▸ Task statement: Take the line that contains "#2 bucket from (924, 591) to (1155, 809)" as the first line and the last line of the material below as the final one; reproduce exactly the lines between, inclusive.

▸ Records:

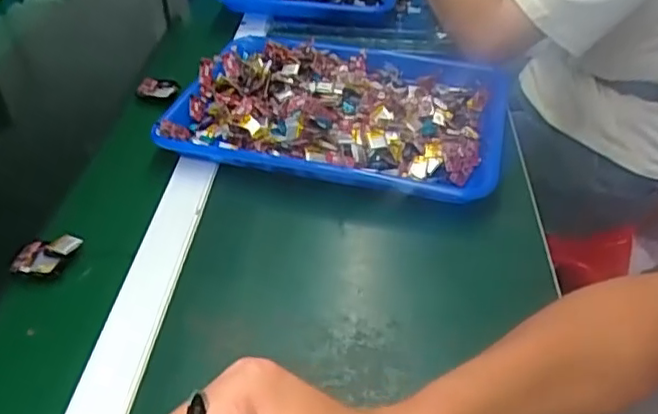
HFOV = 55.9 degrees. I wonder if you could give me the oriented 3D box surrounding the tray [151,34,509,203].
[{"bbox_3d":[0.020,-0.113,0.675,0.334,0.046,0.273,9,42,13],"label":"tray"}]

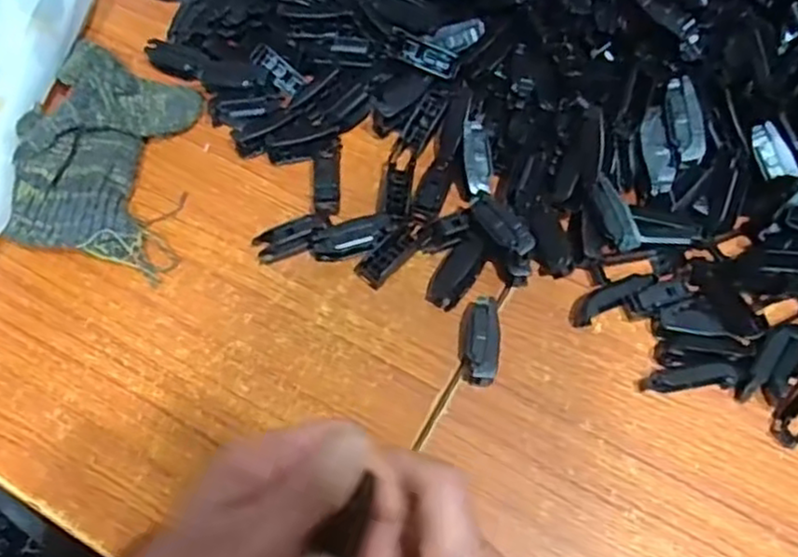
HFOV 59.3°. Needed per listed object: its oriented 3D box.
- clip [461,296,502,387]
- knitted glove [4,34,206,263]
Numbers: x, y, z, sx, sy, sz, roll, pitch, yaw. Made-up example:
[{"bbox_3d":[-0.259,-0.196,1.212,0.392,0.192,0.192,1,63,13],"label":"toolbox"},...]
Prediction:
[{"bbox_3d":[0.046,0.036,0.394,0.020,0.018,0.048,2,64,1],"label":"clip"},{"bbox_3d":[-0.189,-0.082,0.440,0.088,0.042,0.136,10,64,5],"label":"knitted glove"}]

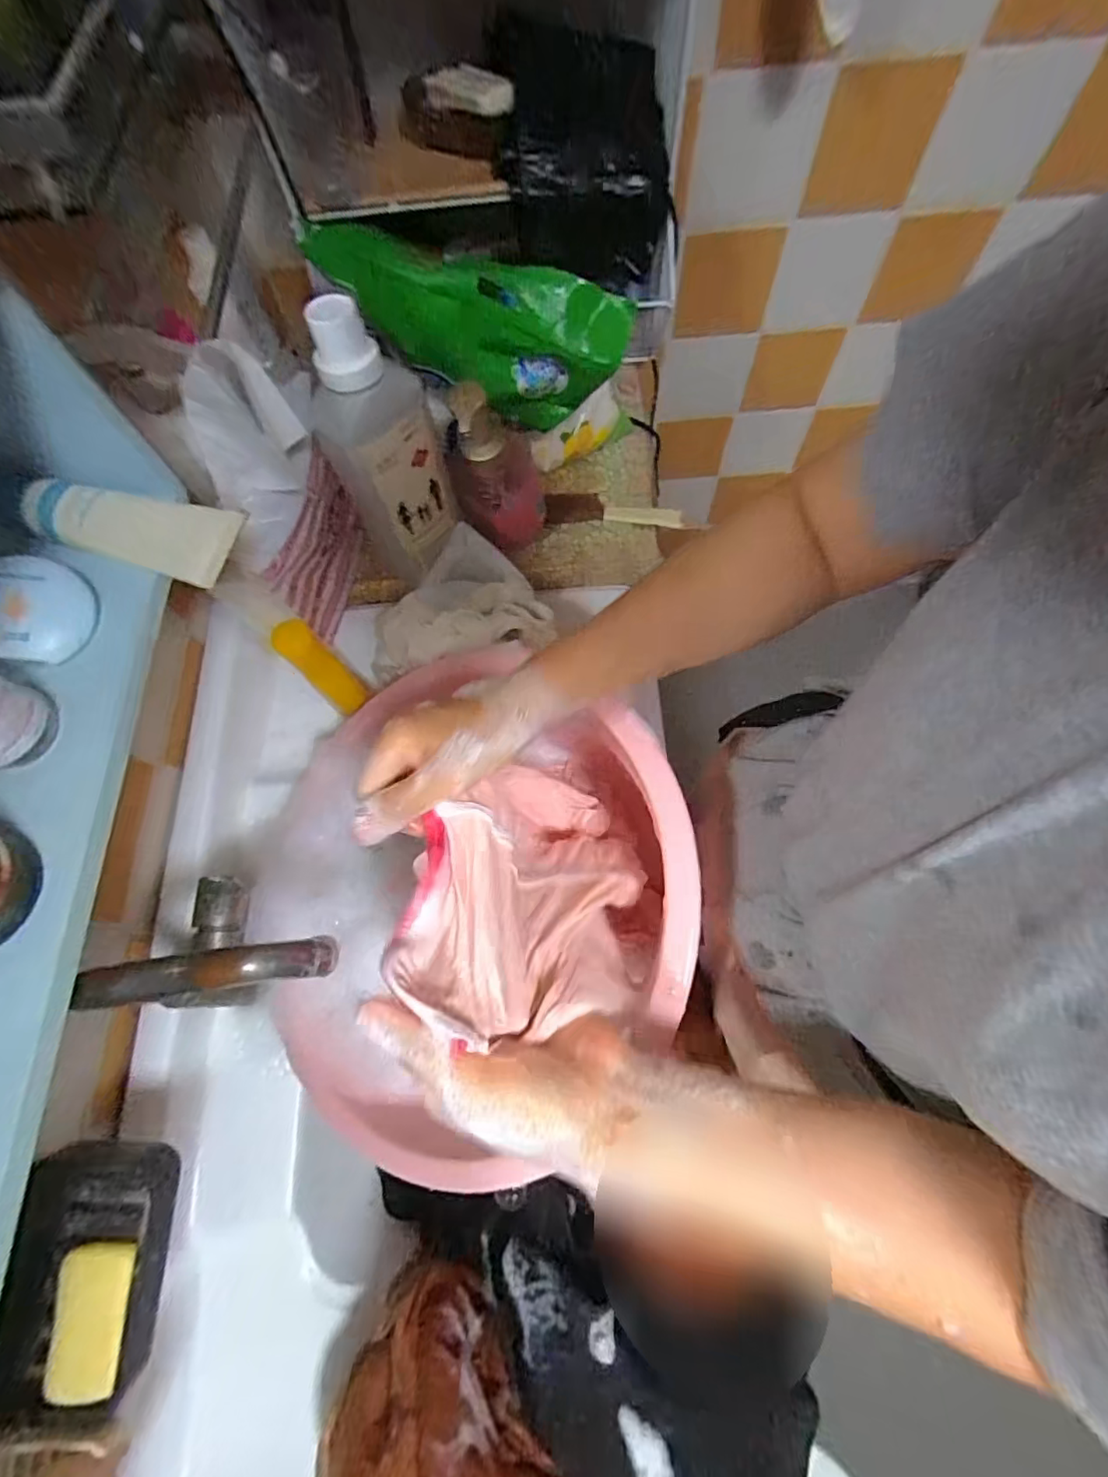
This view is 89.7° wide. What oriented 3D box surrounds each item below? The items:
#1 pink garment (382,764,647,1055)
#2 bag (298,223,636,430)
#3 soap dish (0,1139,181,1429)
[{"bbox_3d":[-0.007,0.097,0.384,0.133,0.206,0.171,10,71,6],"label":"pink garment"},{"bbox_3d":[-0.079,-0.366,0.502,0.274,0.128,0.060,9,69,-16],"label":"bag"},{"bbox_3d":[-0.300,0.348,0.364,0.085,0.034,0.141,1,70,3],"label":"soap dish"}]

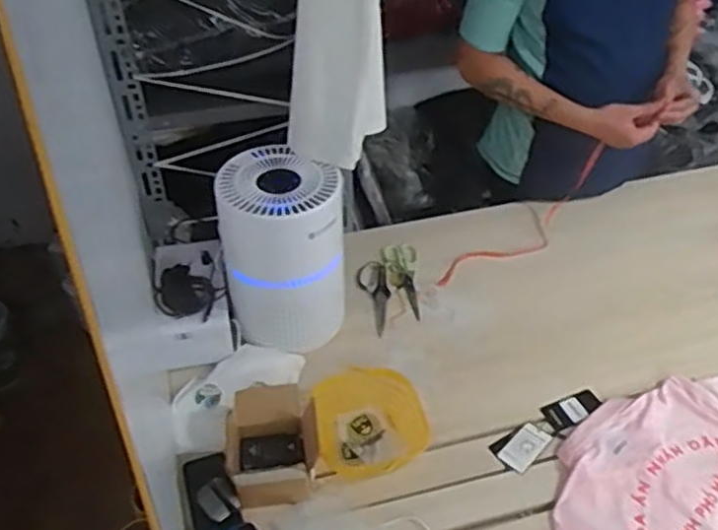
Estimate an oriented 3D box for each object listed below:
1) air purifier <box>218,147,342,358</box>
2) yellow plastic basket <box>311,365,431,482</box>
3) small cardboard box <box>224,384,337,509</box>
[{"bbox_3d":[-0.119,-0.017,1.139,0.182,0.293,0.166,-6,42,-7],"label":"air purifier"},{"bbox_3d":[0.021,0.228,1.043,0.157,0.059,0.146,2,40,-2],"label":"yellow plastic basket"},{"bbox_3d":[-0.116,0.244,0.979,0.130,0.076,0.152,-9,43,-11],"label":"small cardboard box"}]

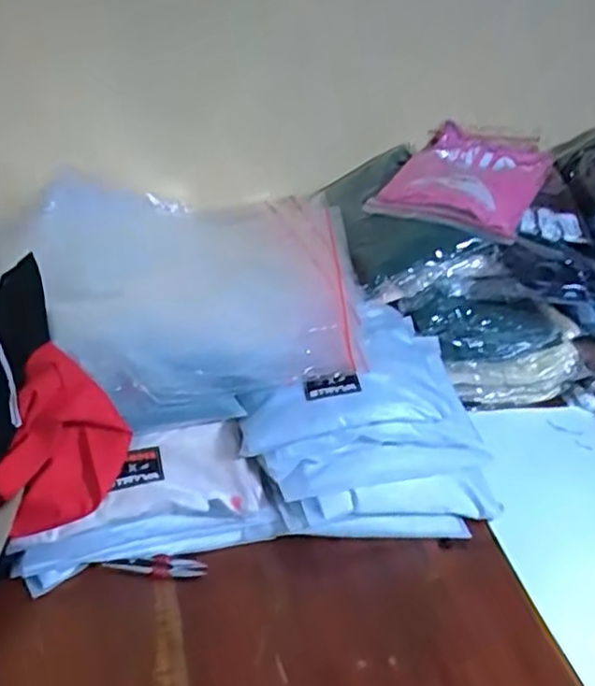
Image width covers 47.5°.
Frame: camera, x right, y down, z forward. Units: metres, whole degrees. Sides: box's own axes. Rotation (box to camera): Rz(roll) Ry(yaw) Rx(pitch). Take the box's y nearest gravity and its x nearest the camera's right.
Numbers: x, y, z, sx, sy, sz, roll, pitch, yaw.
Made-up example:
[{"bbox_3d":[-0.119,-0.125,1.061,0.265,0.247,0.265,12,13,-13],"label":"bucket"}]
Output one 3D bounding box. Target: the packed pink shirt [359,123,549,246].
[{"bbox_3d":[0.241,-0.229,0.952,0.186,0.054,0.306,23,44,18],"label":"packed pink shirt"}]

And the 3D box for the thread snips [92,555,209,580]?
[{"bbox_3d":[-0.138,0.213,0.643,0.103,0.008,0.022,1,31,-12],"label":"thread snips"}]

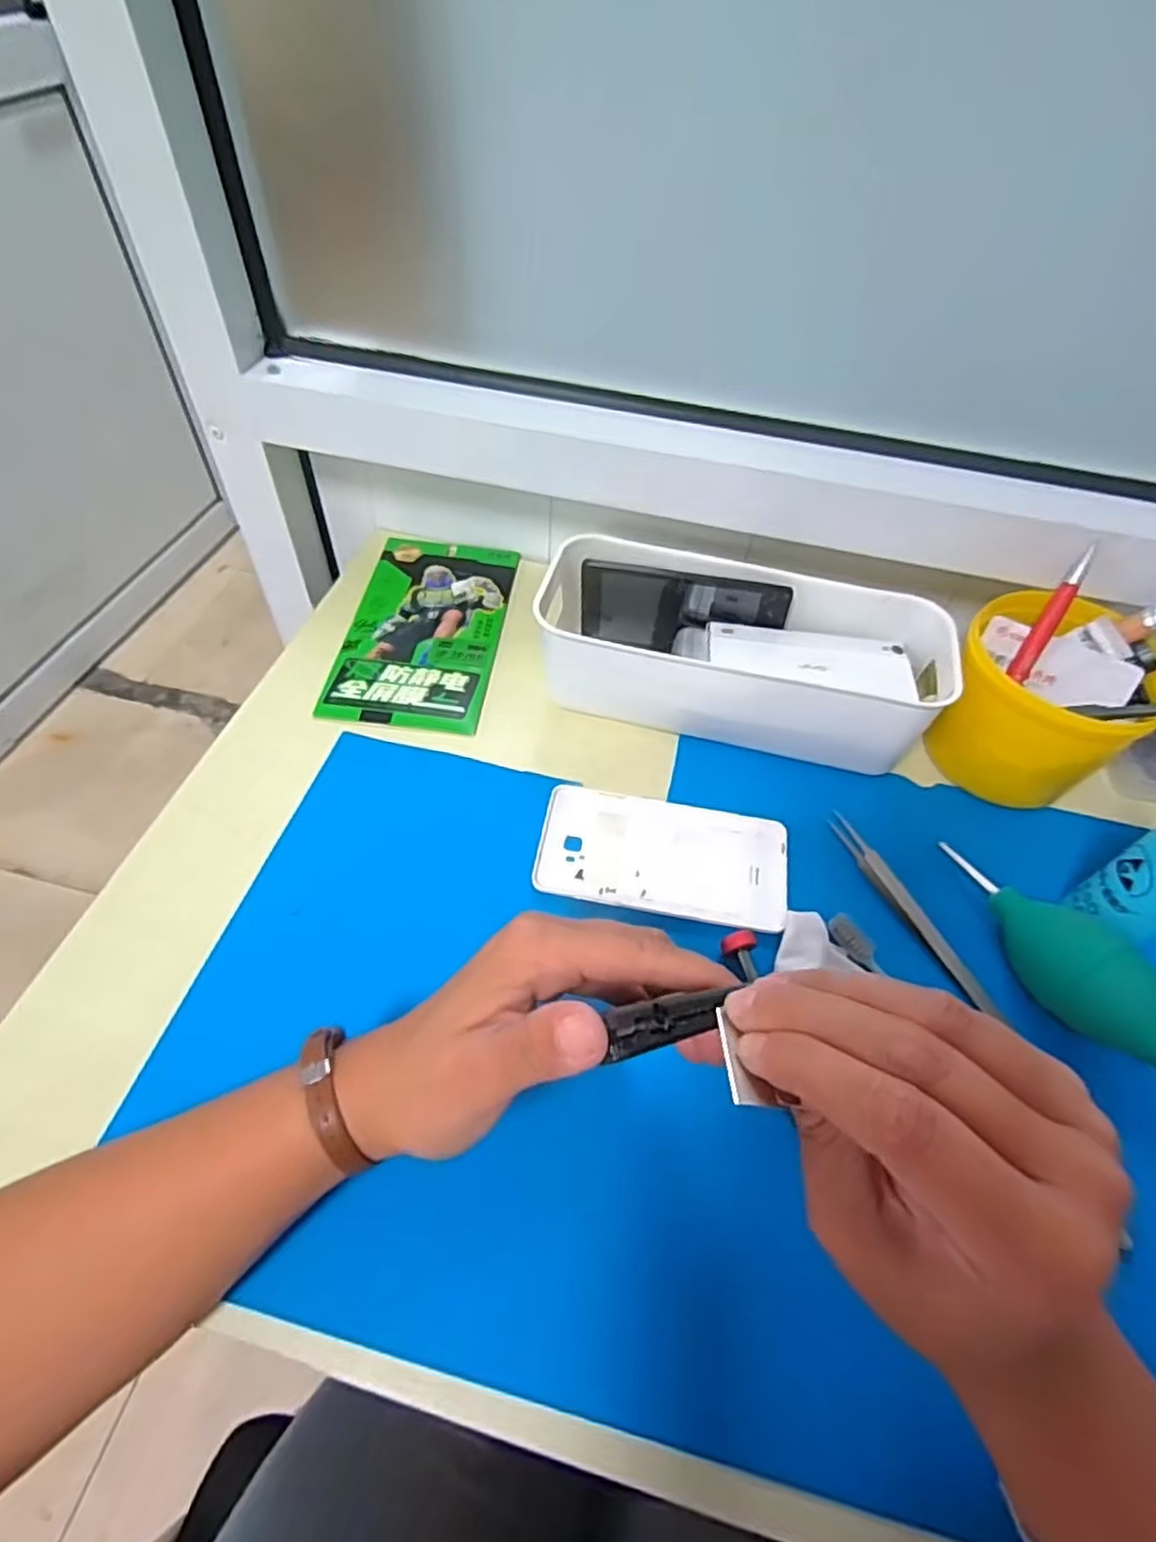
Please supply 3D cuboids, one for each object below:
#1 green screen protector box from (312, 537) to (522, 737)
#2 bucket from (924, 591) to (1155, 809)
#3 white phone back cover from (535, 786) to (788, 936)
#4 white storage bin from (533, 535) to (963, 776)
[{"bbox_3d":[-0.109,-0.104,0.512,0.106,0.006,0.187,8,54,1],"label":"green screen protector box"},{"bbox_3d":[0.278,-0.046,0.425,0.107,0.082,0.107,2,54,-3],"label":"bucket"},{"bbox_3d":[0.049,0.048,0.409,0.139,0.007,0.073,11,54,4],"label":"white phone back cover"},{"bbox_3d":[0.101,-0.080,0.460,0.256,0.072,0.109,12,54,4],"label":"white storage bin"}]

▸ Solved exercise:
#2 bucket from (924, 591) to (1155, 809)
#3 white phone back cover from (535, 786) to (788, 936)
#4 white storage bin from (533, 535) to (963, 776)
[{"bbox_3d":[-0.109,-0.104,0.512,0.106,0.006,0.187,8,54,1],"label":"green screen protector box"},{"bbox_3d":[0.278,-0.046,0.425,0.107,0.082,0.107,2,54,-3],"label":"bucket"},{"bbox_3d":[0.049,0.048,0.409,0.139,0.007,0.073,11,54,4],"label":"white phone back cover"},{"bbox_3d":[0.101,-0.080,0.460,0.256,0.072,0.109,12,54,4],"label":"white storage bin"}]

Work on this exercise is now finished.